• Task requirements:
The word "dress" marks the lines to keep; find each one in the data and copy it.

Provided data Start Marker

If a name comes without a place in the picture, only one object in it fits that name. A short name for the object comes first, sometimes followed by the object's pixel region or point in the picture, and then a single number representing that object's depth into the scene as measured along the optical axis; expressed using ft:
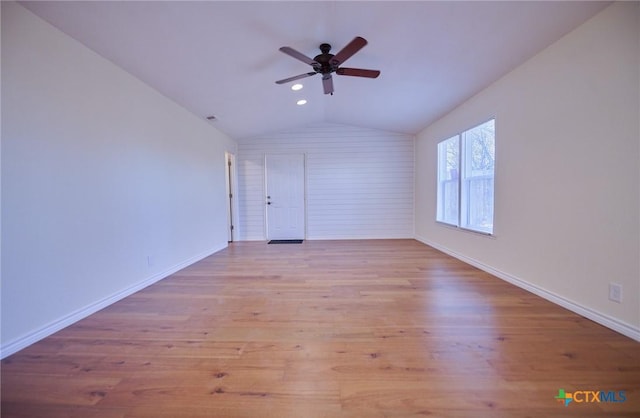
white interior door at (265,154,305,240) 19.98
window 11.48
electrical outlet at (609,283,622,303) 6.19
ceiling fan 7.75
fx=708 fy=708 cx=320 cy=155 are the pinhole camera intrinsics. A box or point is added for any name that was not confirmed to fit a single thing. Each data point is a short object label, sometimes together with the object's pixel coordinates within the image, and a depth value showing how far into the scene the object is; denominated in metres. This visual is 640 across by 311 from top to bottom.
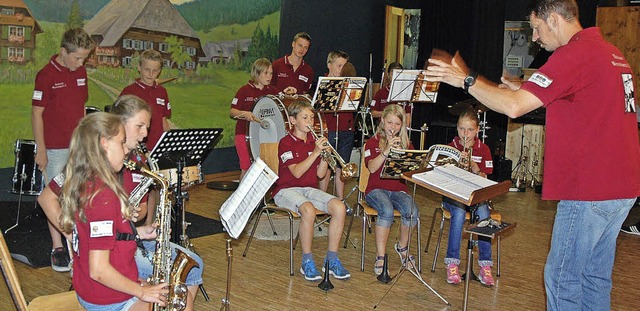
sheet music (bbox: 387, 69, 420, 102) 6.94
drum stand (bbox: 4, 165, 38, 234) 5.87
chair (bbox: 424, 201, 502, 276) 5.39
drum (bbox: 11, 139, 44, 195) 5.86
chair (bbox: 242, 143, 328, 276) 5.75
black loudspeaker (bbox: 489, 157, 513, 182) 9.27
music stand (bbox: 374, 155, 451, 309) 4.70
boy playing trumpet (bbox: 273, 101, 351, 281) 5.18
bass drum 7.06
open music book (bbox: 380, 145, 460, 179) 4.69
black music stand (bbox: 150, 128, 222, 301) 4.34
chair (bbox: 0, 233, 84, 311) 2.79
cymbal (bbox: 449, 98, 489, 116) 7.33
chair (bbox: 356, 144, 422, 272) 5.30
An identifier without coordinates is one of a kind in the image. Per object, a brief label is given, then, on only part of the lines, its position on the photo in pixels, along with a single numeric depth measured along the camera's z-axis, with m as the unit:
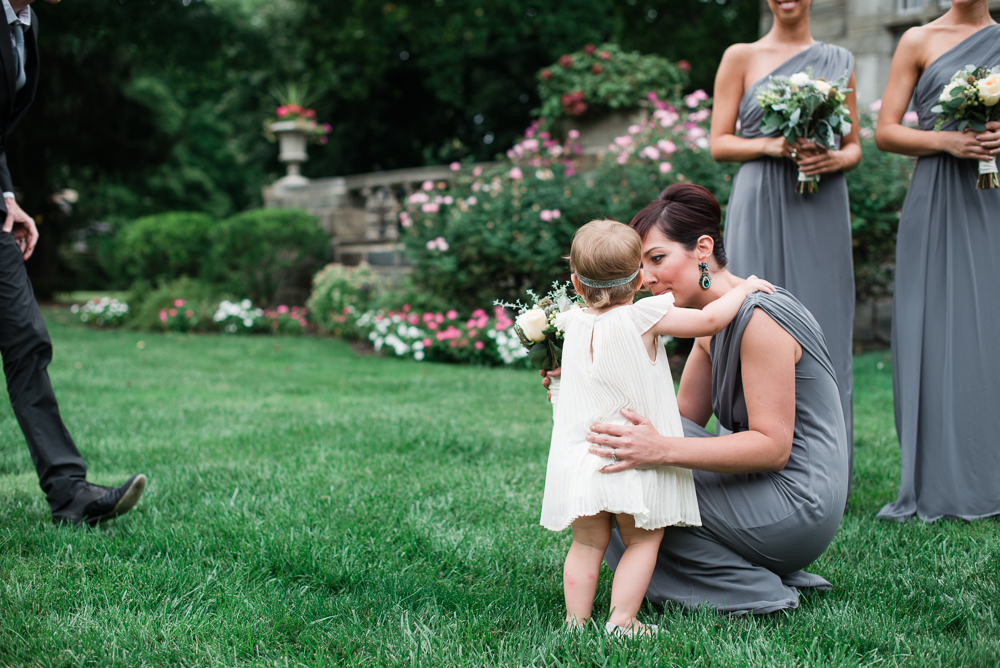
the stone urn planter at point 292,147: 12.97
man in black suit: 3.03
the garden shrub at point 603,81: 10.06
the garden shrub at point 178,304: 10.63
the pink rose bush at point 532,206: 7.44
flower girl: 2.07
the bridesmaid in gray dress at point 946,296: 3.22
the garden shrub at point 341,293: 9.95
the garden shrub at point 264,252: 11.02
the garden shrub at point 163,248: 12.09
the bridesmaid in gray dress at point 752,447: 2.18
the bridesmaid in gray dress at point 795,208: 3.34
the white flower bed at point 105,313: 11.62
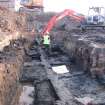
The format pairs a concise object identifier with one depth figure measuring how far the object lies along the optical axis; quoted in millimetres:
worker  11077
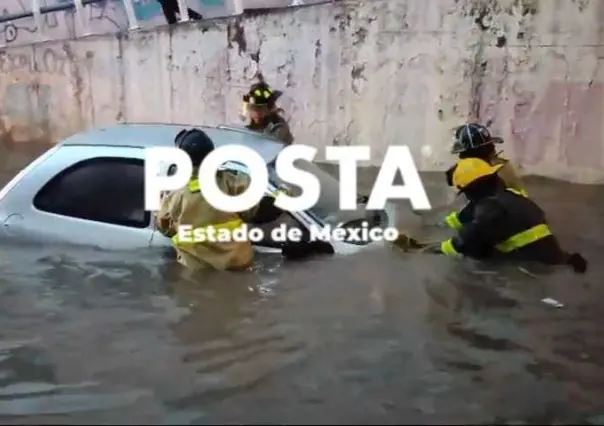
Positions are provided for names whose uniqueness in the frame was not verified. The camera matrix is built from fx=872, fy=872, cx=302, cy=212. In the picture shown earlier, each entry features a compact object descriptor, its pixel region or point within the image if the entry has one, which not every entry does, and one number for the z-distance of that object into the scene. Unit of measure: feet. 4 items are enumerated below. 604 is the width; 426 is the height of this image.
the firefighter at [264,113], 26.84
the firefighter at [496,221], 17.97
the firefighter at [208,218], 17.22
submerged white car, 18.31
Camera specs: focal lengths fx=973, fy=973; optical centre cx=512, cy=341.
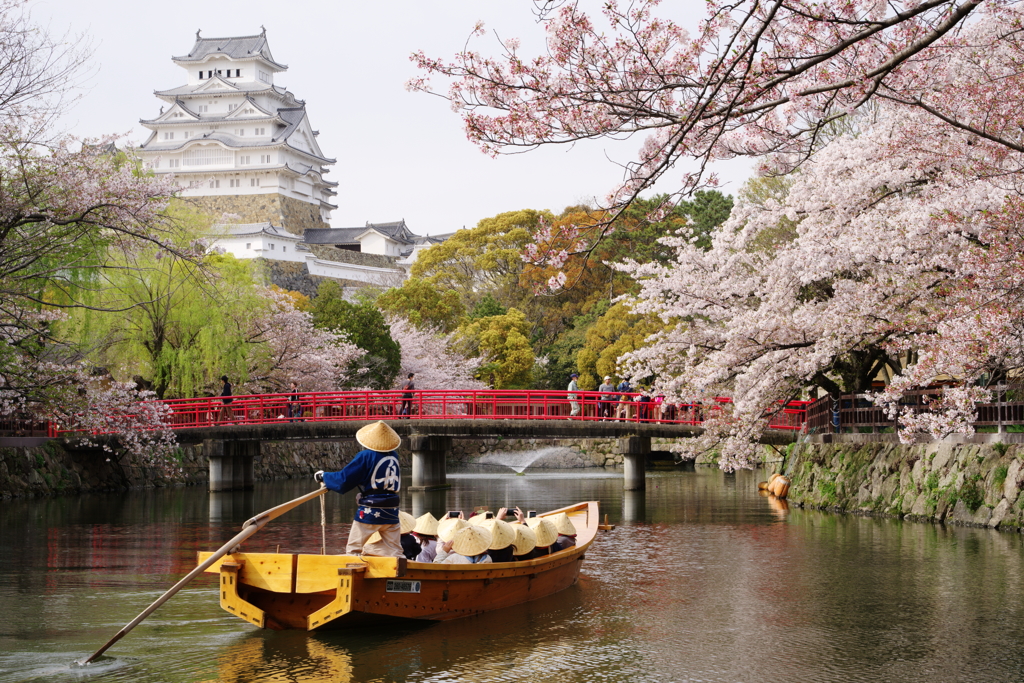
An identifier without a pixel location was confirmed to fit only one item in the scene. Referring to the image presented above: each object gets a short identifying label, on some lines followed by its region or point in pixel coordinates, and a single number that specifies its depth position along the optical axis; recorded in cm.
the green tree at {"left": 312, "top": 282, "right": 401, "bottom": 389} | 3472
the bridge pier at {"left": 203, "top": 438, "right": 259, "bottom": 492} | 2803
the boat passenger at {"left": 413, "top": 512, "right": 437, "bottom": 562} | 1068
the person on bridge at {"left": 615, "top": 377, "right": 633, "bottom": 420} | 2633
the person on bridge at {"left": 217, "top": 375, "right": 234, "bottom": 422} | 2811
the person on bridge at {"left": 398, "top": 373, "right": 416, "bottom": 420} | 2726
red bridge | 2655
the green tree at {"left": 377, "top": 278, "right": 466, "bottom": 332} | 4139
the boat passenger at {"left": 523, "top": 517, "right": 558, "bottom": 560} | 1055
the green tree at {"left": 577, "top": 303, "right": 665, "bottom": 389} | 3556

Provided data End Marker

• Answer section:
the bridesmaid in gray dress at point 946,296: 3.22
the bridesmaid in gray dress at point 752,447: 2.18
the bridesmaid in gray dress at point 795,208: 3.34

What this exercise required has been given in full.